Technical Limitations = Your Fault Every Time

by Jonathan Longnecker

I went to Food City to buy some groceries today, tried to slip through the self-checkout because I was in a hurry and guess what they don’t accept there? Their own gift cards. Seriously? So I have to cancel my order and walk 5 steps to a register with a person behind it. And then guess what? I use the exact same credit card processing machine and the cashier never touches my card!

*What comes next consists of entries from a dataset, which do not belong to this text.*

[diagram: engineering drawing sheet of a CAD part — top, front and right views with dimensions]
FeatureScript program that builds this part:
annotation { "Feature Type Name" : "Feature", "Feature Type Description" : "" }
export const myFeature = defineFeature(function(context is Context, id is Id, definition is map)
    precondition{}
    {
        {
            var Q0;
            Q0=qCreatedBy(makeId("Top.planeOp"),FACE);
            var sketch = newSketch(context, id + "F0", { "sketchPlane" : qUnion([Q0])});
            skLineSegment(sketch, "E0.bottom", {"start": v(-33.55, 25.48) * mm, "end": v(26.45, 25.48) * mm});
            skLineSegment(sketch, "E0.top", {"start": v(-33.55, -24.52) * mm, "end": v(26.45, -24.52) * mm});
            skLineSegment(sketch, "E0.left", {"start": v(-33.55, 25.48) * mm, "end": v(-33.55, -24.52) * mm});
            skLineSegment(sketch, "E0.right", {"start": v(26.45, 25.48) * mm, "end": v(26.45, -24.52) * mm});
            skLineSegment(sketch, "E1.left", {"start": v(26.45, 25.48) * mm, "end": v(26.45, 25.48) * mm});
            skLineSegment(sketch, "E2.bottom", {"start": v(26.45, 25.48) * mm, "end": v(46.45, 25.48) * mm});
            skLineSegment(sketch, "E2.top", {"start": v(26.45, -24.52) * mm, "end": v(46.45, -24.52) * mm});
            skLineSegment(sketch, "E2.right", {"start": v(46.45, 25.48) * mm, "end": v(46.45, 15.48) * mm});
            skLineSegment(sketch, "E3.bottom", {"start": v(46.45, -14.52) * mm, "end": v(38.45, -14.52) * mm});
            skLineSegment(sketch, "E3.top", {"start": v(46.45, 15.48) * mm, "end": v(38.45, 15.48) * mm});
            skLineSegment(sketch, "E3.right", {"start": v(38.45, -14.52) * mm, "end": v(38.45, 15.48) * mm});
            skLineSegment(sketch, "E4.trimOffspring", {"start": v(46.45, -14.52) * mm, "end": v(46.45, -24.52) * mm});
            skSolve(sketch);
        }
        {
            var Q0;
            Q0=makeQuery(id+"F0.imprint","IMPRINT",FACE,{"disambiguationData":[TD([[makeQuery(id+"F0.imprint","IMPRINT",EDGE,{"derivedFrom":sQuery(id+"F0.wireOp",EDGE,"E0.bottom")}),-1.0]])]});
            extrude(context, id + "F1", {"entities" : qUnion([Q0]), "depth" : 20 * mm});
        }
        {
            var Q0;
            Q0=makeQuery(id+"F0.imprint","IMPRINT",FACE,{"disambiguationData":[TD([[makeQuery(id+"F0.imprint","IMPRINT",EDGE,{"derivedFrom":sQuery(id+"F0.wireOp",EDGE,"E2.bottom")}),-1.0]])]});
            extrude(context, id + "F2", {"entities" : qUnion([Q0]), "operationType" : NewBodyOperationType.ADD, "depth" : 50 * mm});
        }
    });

Ok, let’s back up a bit. I have to give them a bit of credit. The self checkout machine actually worked with all the scanning/bagging stuff that usually fails miserably. How many times has the monitor person had to come over and tell the machine that yes, you really did just bag that item? I rest my case. So anyway, when the self checkout monitor came over and said, “You can’t use that here,” I just looked at her a little dumbfounded and said, “Why? Everything was going so great!” Needless to say I didn’t really get a good answer. Something to the effect of “it’s not setup in our system this way.” Ok well yeah obviously! Otherwise I’d be able to use a Food City gift card at a Food City register. Even stranger, though; I can pay with food stamps and even some acronym I’ve never heard of. Why not your own freaking gift cards?

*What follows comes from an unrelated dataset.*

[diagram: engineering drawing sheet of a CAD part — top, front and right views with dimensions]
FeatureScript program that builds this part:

I feel better now, thanks for letting me vent. So the point is this: Don’t make your users ever have to think about technical limitations. If they do, then you lose every time. Because it’s always your fault. For Food City, maybe they have a perfectly good reason for not allowing this; but from a consumer’s standpoint it’s just stupid, frustrating and it should be easy to fix. They lose.

Remember, it will always be your fault. Sweat the details and make every process work the way it should.